閱讀短文:
而就在剛剛,我還懷疑她,跟這個智障舅舅有一腿!晚上,我睡在母親身邊。她褪去衣衫,我看到她腿上好幾塊烏青。我的眼圈紅了。
2007年3月,母親辦了營業執照,訂了一臺冰糕機,買了原材料和一輛人力三輪車。她說,這些年手裡攢了點錢,也學會了技術,可以自己做點事了。
我很高興看到母親現在的樣子。一天,母親出門時摔在門檻上,磕破了膝蓋。我連忙拿出碘酒為她消毒,見她痛得咧嘴,我給她吹了吹:「很痛吧?忍一忍就好了。」
母親笑著哭了:「不痛!媽……不痛!」我伸手給她擦眼淚,這才發現她的臉上已經布了好多皺紋,兩鬢的頭髮也白了。我記憶中的她多年輕啊,怎麼突然就老了?我鼻子一陣泛酸,眼淚又來了。
5月剛過,天氣漸漸熱了起來,母親忙得沒日沒夜,外婆也沒有再去撿垃圾,和舅舅一起幫母親包冰糕紙。
舅舅雖然年紀不小,智力卻像個孩子,他喊母親「姐姐」,也叫我「姐姐」,逗得我們都跟著他笑。
母親的生意做得不錯,2007年5月末,她又添了一臺冰糕機,在人力市場僱了4個人來。6月,我參加了高考,並收到了重慶師範大學的錄取通知書!
雖然,我和母親的關係越來越好,母親和哥哥的關係卻一直不見好轉。哥哥打電話給我:「你離她遠一點兒,別忘了當初她讓我們處處被人嘲笑!」
我很反感哥哥的固執和偏見。我質問他:「要是沒有咱媽,咱倆能那麼順利地一直念到大學?」
「那也不能選擇撿漏!」哥哥掛斷了我的電話。
哥哥歸來,陪媽媽開啟勵志人生
見我和哥哥吵架,母親反倒安慰我,說她自己有前科,不能怪哥哥。母親如此自責,我心痛了。

學以致用:
(a) 在上面這篇講述母親與子女的短文裡,2007年5月末母親從人力市場僱了多少人?
(b) 續寫上面這篇講述母親與子女的短文,從「母親如此自責,我心痛了。」之後接著寫。

相機校準資料

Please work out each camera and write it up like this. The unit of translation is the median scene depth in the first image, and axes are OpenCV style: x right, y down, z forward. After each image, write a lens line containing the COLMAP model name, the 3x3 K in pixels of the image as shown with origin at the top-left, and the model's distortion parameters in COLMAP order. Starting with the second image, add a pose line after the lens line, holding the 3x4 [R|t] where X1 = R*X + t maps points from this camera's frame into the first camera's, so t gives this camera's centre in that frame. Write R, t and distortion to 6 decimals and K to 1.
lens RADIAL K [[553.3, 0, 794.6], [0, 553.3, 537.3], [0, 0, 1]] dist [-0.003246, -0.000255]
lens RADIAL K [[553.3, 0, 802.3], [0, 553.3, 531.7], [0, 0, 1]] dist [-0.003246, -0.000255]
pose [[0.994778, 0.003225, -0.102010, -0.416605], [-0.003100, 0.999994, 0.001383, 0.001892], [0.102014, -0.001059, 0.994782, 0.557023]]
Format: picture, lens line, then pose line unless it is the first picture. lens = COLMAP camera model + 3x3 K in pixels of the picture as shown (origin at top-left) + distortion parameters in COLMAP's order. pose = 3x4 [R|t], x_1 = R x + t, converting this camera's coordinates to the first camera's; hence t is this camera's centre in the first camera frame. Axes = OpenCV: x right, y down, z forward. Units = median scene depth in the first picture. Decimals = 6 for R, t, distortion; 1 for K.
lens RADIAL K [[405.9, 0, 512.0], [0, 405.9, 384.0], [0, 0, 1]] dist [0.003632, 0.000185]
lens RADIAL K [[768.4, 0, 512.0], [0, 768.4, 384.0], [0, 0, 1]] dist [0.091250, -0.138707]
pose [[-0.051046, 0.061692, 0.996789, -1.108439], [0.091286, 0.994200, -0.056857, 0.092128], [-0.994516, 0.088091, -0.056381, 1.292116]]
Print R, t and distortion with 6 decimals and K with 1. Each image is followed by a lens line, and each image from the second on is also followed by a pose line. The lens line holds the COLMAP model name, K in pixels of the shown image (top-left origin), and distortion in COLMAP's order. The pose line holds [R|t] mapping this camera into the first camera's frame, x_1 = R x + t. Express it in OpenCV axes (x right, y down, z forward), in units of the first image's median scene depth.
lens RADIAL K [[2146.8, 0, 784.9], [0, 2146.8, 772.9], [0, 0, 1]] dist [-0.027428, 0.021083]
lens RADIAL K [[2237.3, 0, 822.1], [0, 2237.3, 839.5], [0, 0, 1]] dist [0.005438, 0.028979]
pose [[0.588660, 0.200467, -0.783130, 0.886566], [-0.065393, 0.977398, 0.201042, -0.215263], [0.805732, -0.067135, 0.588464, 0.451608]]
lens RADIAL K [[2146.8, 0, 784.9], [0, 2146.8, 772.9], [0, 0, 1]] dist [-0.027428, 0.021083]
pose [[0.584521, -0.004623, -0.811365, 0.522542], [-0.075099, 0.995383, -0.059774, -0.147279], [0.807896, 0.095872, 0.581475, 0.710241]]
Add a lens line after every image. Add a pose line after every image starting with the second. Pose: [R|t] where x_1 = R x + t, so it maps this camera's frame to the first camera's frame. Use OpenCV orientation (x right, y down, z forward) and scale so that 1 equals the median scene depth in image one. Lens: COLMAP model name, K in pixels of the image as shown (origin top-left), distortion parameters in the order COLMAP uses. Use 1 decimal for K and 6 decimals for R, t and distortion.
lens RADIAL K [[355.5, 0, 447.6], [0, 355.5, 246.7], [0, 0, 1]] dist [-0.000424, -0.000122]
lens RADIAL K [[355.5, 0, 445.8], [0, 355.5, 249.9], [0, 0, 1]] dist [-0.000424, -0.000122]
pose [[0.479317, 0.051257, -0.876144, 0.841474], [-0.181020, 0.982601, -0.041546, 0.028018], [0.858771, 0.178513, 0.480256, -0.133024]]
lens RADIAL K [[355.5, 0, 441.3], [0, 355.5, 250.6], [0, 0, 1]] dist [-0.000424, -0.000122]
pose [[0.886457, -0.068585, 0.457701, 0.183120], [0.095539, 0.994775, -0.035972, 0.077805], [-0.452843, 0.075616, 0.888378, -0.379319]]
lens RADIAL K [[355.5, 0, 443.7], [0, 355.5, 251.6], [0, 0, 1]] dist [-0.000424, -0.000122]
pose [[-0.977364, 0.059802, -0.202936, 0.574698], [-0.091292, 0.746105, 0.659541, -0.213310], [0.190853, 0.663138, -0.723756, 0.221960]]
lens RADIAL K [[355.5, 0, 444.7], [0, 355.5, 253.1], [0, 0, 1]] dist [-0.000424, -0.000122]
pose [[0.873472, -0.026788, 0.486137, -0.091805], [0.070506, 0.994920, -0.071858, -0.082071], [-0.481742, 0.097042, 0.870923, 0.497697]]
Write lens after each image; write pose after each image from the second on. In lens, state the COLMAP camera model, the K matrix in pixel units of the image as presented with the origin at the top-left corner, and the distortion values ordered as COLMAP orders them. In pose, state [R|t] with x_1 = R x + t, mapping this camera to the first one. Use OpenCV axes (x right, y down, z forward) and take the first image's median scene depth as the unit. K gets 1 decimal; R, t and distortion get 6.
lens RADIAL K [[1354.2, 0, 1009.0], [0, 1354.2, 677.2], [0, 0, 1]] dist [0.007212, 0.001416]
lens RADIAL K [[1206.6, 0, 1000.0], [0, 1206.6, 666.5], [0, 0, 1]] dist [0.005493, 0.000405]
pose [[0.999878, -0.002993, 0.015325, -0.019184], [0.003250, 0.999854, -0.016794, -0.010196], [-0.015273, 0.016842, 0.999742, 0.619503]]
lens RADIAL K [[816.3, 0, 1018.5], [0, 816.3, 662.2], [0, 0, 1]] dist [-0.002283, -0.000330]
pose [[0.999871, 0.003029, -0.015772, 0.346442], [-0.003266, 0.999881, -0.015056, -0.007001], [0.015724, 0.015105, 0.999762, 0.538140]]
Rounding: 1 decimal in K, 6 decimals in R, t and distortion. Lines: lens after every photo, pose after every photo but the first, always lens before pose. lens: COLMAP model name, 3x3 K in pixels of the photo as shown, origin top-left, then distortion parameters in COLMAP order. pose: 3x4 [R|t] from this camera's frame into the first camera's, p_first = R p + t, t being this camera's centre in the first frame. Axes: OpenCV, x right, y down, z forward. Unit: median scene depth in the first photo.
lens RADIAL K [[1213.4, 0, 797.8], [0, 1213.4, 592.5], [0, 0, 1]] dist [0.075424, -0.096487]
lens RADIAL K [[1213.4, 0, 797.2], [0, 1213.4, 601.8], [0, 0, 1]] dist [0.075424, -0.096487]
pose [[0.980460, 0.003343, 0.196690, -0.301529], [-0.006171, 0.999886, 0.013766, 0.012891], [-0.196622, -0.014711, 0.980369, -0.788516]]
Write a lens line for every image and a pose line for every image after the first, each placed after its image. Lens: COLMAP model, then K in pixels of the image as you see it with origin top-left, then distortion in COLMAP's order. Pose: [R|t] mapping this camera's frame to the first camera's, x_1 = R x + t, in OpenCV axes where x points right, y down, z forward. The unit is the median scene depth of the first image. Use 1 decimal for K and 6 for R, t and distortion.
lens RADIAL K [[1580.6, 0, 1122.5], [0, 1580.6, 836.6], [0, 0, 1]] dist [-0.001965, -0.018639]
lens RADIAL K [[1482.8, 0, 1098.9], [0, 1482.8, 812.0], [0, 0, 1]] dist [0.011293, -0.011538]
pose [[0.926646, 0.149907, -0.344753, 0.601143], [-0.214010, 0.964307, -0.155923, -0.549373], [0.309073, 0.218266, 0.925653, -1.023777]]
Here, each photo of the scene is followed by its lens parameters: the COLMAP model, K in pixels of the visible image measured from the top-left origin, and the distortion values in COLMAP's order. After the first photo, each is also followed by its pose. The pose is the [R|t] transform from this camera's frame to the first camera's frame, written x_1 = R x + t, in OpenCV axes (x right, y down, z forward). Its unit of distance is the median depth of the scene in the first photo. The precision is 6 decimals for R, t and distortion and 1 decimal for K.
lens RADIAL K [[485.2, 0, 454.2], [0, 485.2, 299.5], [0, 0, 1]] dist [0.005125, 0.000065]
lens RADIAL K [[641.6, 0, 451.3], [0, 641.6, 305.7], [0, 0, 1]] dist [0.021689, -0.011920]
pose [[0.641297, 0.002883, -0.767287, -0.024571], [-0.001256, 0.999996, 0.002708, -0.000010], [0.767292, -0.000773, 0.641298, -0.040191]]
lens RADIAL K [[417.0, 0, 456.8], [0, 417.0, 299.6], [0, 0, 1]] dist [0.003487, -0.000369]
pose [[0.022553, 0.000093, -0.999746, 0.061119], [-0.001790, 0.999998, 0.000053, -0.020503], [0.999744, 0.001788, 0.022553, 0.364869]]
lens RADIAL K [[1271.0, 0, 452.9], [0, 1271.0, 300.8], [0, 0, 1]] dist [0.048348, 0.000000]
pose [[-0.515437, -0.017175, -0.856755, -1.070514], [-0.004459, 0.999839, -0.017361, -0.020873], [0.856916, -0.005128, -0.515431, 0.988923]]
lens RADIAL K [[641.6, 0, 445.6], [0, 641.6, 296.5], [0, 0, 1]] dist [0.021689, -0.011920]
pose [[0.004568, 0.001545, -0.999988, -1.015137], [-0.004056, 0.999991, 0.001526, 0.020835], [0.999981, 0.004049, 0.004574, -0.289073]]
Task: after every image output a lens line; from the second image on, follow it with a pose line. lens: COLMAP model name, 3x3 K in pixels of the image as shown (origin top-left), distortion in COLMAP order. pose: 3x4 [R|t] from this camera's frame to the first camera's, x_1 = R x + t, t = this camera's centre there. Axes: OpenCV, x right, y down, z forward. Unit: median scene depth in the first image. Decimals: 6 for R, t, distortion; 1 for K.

逐題答案:
(a) 她僱了4個人。

(b)
她此前在癱瘓男人家裡的一幕幕在我腦海裡閃過,菜刀砍腿、尿壺砸身、烈焰炙烤下蹬著三輪車、深夜裡縮在牆角裡打盹……
「媽,那不是前科,那是——」我哽咽了,撲進母親的懷裡:「媽,對不起!」這麼多年,我終於開口叫了她一聲「媽」!
2008年5月,母親又買了一臺雪糕機,引進了各式各樣的雪糕模具,自創了一些五花八門的品種,得到很多商家的好評。
或許生意太順利,7月的一天,質監局來了幾個人,說有人投訴我們衛生髒亂差,給我們貼了封條。母親被帶去配合調查。
雖然檢查結果證明,我們的生產衛生是合格的,但因為這件事,我們的客源明顯銳減。母親又開始頂著40多度的高溫,蹬上三輪車到處聯繫客戶。
經過半個多月的努力,我們不但挽回了所有客戶,還發展了一些新客戶。那個夏天,母親純利潤達到了13萬。就在我們為這事開心時,哥哥回來了。
那是2009年春節前夕,哥哥出現在小院。母親迎了上去,哥哥卻指著一旁耷著腦袋的陳剛,厭惡道:「劉桂香,你真讓我噁心!又找個這樣的男人,還說不是專業撿漏!」母親氣暈了,伸手就給了他一巴掌。
哥哥捂著臉,扭頭要走,被外婆攔住。老人家使足了全身力氣又給了他一巴掌。
「我打死你個白眼兒狼!你媽是我救回來的閨女,他是我的兒子,也是你的舅舅!啥叫撿漏?虧你還上過大學,到底有沒有腦子?」外婆氣得又要打,我和母親衝過去把她攔住。
外婆指著母親對哥哥說:「看看吧,這就是你媽!要不是外婆我,你現在恐怕連你媽的骨頭都找不到了!你覺得你爸一過世,你媽就嫁了一個癱瘓男人就叫撿漏?可她不去撿那個漏,你們能進縣城的學校,能吃得好穿得好?你們兄妹倆能上大學?」
外婆拉著他去冰糕作坊,哥哥摸著機器上那被母親磨光的操作臺,一頁一頁地翻看著母親筆跡歪曲的帳本,再看看那磨掉了花紋的三輪車手把,漸漸哭成淚人。
母親走過來,哥哥看到了她那雙滿是凍瘡的手,「咚」的一聲跪倒在地,抱住母親的雙腿,哭著說對不起。從那以後,哥哥和母親的關係改善很多。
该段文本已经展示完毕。